By way of grounding, I see project failure as not being able to deliver on or meet promises. These could be cost, schedule, or functionality or some combination. I'm using functionality here as a catch all for solving the right problem and providing a solution that meets the requisite level of serviceability, reliability, longevity and public acceptance.
From my own experience and as a student of this topic I can muster up a list of frequently occurring themes of causality leading to project failure. But, I also see a dependency between these themes and their relative importance on project characteristics and setting. For me, these factors include project type and scope, technical complexity and novelty, commercial setting, non-technical issues, and actors (catch all for owner, stakeholders including general public, designers, contractors, etc.). Therefore my earlier comment about being careful to over simplify.

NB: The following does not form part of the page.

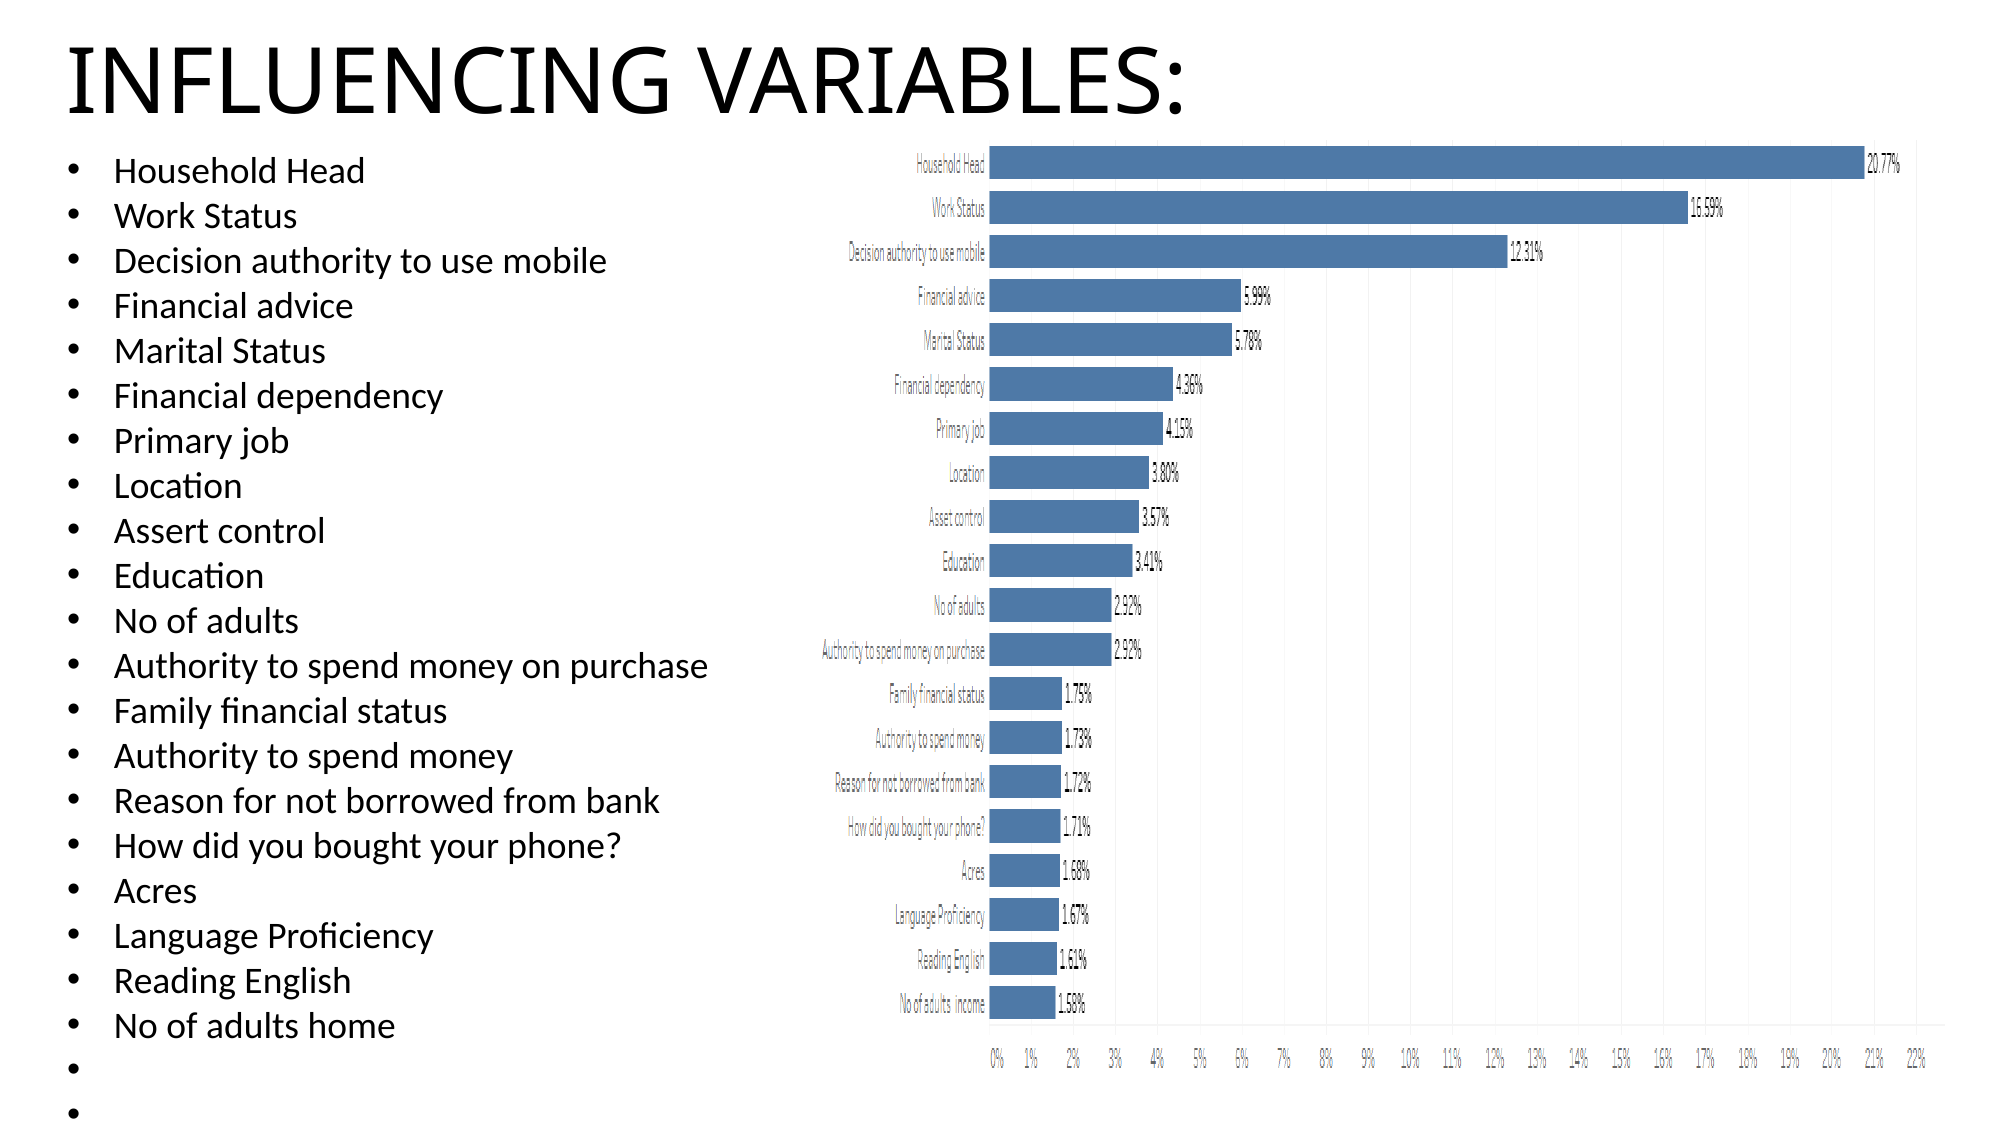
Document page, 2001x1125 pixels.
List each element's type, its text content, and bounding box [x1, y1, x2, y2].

text_box Household Head Work Status Decision authority to use mobile Financial advice Marital Status Financial dependency Primary job Location Assert control Education No of adults Authority to spend money on purchase Family financial status Authority to spend money Reason for not borrowed from bank How did you bought your phone? Acres Language Proficiency Reading English No of adults home [52, 138, 736, 1125]
title INFLUENCING VARIABLES: [51, 14, 1777, 153]
picture [805, 138, 1945, 1095]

The professional, academic and grey literature is replete with information on project failures and causality. I think this is where engineering professionals need to go to learn. Sadly, from my own experience, there's a reluctance to learn and or the desire to get something done takes precedent over the fundamentals of seeking out experience and learning from others.
I also think the connection can be made between themes of causality behind project failures and cognitive biases and heuristics. Examples of cognitive biases and heuristics that I think are common in the engineering world include over confidence, confirmation and anchoring. The Dunning–Kruger effect is also important in explaining behaviors and outcomes. I think awareness of the role cognitive biases and heuristics play in determining outcomes is equally important as learning from experience.